:: ABOUT THIS EXERCISE ::
What is the count of lines in the data that hold the string "handeln"? State the number alone.

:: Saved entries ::
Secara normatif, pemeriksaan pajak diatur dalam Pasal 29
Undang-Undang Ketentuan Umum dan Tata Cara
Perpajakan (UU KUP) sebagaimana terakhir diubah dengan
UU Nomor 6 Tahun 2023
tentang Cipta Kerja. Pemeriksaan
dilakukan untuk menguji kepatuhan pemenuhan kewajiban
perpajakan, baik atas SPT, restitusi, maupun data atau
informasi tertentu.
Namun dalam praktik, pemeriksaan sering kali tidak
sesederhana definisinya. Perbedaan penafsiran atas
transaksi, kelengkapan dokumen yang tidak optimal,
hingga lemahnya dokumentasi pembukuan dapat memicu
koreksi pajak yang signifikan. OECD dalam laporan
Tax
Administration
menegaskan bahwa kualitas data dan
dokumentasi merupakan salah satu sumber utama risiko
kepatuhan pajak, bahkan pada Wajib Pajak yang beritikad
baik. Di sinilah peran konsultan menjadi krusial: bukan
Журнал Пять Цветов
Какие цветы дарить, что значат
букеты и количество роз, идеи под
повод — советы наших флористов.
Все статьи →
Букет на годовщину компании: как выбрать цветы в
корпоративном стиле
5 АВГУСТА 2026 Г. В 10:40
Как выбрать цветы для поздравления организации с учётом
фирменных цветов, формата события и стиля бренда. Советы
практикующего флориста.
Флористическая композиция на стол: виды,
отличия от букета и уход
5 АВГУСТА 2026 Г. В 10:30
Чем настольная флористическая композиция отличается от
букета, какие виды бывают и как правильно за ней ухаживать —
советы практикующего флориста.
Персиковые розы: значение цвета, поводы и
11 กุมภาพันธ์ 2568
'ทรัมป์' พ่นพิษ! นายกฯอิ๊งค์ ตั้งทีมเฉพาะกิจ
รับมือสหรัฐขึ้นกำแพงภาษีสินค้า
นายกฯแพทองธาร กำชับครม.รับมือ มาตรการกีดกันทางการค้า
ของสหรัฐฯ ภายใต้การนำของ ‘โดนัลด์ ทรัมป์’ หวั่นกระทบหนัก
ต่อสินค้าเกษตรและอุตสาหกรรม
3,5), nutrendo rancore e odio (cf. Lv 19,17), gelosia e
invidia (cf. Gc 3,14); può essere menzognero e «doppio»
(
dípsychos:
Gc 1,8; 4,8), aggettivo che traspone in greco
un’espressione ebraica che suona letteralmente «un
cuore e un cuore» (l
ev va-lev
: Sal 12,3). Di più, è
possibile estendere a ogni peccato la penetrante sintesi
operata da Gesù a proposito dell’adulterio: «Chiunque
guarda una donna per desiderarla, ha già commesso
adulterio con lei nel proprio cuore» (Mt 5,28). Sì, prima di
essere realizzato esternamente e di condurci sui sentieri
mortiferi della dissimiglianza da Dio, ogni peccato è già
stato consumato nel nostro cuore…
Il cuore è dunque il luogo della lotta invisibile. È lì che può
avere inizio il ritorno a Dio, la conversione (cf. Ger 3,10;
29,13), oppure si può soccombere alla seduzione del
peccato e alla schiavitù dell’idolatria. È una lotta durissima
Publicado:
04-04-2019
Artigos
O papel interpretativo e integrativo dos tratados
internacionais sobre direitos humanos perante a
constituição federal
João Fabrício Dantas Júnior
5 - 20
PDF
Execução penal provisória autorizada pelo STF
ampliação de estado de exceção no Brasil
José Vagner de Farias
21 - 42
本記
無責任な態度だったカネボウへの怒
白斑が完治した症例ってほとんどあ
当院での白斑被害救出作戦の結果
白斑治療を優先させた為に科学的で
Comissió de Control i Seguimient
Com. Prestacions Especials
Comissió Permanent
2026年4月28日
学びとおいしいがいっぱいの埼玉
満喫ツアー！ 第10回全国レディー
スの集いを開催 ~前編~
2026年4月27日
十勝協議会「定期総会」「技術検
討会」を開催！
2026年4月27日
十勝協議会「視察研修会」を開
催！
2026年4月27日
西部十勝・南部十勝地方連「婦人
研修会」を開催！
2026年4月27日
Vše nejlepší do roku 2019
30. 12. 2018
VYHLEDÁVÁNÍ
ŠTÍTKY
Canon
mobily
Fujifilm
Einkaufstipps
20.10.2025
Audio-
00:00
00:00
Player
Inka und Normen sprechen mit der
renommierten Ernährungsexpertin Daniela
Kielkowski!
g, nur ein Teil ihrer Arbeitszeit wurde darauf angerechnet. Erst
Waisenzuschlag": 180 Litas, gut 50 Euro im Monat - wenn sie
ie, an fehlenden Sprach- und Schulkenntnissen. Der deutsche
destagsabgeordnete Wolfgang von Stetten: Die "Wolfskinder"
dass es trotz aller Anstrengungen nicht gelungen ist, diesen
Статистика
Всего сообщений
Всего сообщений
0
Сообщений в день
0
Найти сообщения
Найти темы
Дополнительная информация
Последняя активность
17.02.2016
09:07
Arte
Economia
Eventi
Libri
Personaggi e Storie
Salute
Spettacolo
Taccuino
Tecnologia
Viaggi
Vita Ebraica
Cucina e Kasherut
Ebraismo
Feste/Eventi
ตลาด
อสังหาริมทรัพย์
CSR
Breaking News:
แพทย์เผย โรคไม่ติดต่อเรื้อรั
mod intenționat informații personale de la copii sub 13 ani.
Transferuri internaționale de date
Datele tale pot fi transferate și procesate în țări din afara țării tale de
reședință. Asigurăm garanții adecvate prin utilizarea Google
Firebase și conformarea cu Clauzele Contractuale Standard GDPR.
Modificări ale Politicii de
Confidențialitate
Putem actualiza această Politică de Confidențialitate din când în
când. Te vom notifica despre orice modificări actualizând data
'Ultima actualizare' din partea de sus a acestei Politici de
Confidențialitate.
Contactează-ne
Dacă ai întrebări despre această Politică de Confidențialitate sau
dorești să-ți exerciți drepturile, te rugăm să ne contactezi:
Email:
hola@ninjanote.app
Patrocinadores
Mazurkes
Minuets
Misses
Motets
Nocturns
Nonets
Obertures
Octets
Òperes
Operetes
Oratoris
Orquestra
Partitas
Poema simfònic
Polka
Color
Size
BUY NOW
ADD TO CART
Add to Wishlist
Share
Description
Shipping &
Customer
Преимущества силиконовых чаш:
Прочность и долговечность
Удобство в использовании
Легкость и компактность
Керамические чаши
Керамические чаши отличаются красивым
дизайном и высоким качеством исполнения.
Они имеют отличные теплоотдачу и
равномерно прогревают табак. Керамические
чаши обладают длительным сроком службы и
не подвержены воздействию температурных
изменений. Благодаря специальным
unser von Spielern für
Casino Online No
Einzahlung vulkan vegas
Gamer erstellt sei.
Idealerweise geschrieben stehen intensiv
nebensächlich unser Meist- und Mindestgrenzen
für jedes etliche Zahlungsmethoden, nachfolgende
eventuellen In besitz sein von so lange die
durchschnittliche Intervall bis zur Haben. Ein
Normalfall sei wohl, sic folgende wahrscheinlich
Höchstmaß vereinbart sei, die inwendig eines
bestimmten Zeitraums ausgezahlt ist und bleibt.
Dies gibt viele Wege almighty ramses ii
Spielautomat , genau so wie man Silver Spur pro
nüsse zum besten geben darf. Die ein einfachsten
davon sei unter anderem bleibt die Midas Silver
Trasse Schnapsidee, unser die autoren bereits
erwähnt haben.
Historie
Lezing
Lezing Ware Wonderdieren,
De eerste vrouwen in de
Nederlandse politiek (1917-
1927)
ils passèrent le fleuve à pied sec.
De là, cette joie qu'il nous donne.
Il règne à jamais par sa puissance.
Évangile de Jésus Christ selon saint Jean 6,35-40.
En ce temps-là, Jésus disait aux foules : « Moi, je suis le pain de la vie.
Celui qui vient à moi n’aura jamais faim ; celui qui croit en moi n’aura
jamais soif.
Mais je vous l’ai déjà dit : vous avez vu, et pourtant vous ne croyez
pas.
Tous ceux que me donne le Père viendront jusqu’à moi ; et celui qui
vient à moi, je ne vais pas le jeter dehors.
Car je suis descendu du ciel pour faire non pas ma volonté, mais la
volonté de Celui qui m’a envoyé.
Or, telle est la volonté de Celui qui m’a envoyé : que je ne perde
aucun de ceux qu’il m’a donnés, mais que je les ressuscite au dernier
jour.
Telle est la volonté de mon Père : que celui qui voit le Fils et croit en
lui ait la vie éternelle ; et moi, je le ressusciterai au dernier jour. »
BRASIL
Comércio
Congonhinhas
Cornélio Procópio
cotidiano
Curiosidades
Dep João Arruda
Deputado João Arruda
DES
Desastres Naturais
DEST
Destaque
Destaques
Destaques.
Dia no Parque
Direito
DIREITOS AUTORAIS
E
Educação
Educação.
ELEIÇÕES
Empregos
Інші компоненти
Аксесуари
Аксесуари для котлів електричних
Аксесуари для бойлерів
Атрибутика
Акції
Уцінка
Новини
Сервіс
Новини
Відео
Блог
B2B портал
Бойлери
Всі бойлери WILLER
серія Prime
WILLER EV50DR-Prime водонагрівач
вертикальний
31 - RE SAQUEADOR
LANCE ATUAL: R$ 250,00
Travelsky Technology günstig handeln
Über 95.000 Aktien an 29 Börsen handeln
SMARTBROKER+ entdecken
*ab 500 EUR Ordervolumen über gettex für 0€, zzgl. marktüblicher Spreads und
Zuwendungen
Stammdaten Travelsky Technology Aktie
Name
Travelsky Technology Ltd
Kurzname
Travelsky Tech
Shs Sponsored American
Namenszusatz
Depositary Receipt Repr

:: RESPONSE AREA ::
2